Not sure what area you are taking the 11 plus in but i am pretty sure (you can look it up on 11 plus forums that in kent the pass percentage is alot lower han 90%. think it works that if an average child scores 50% then they are looking at an above average score of around 65 - 75 % to pass.....not compleatly sure about this but remember getting very stressed that eldest ds was scoring 80 ish % in his practice papers but when i looked it up the pass mark was alot lower than expected. Think all areas are diff though and i have yet to see how ds son does - he sits the exam an sept x
'Secondary Moderns' are just as good nowadays and apparently the bottom set of grammar is usually equivalent of about the second set of a secondary modern anyway.

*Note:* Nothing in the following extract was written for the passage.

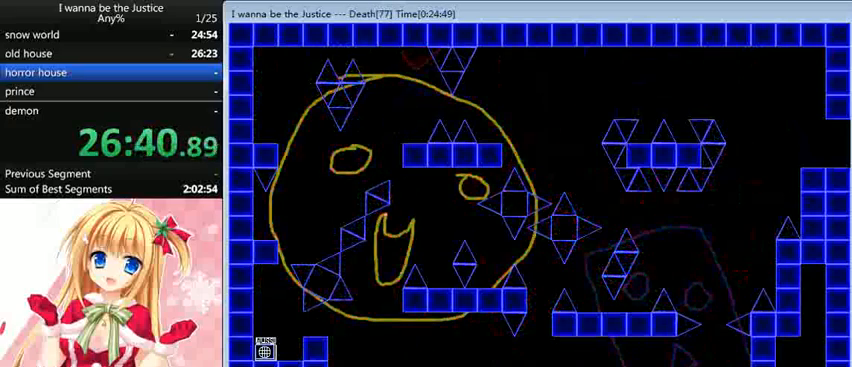
{"keys": ["right"], "events": [[320, "shift_l", "up"]]}
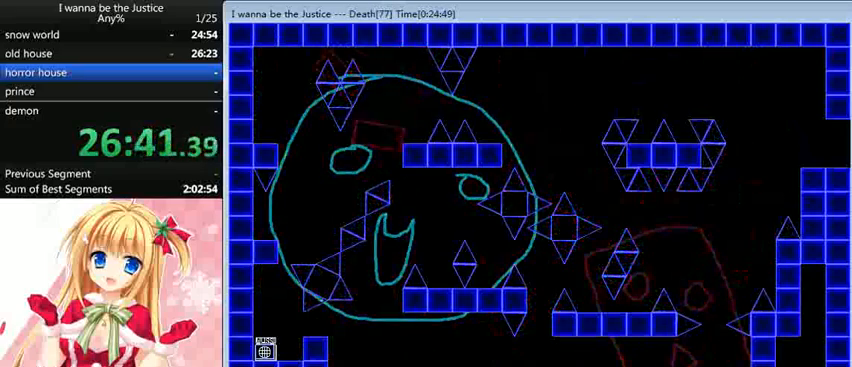
{"keys": ["right"], "events": [[40, "shift_l", "down"], [240, "shift_l", "up"]]}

Its not like the past in that if you didn't pass you couldn't take your O-levels and therefore writing off your academic future. You can still get top grade GCSEs if you don't go to grammar.
Also the bullying in a grammar is no different to a secondary modern and can be just as bad in a highly competitive environment.
The only person who can make a child feel a failure is the parent and nowadays with all the opportunities out there it does not matter if they get in or not. I have met extremely confident, kind, intelligent well mannered children who don't go.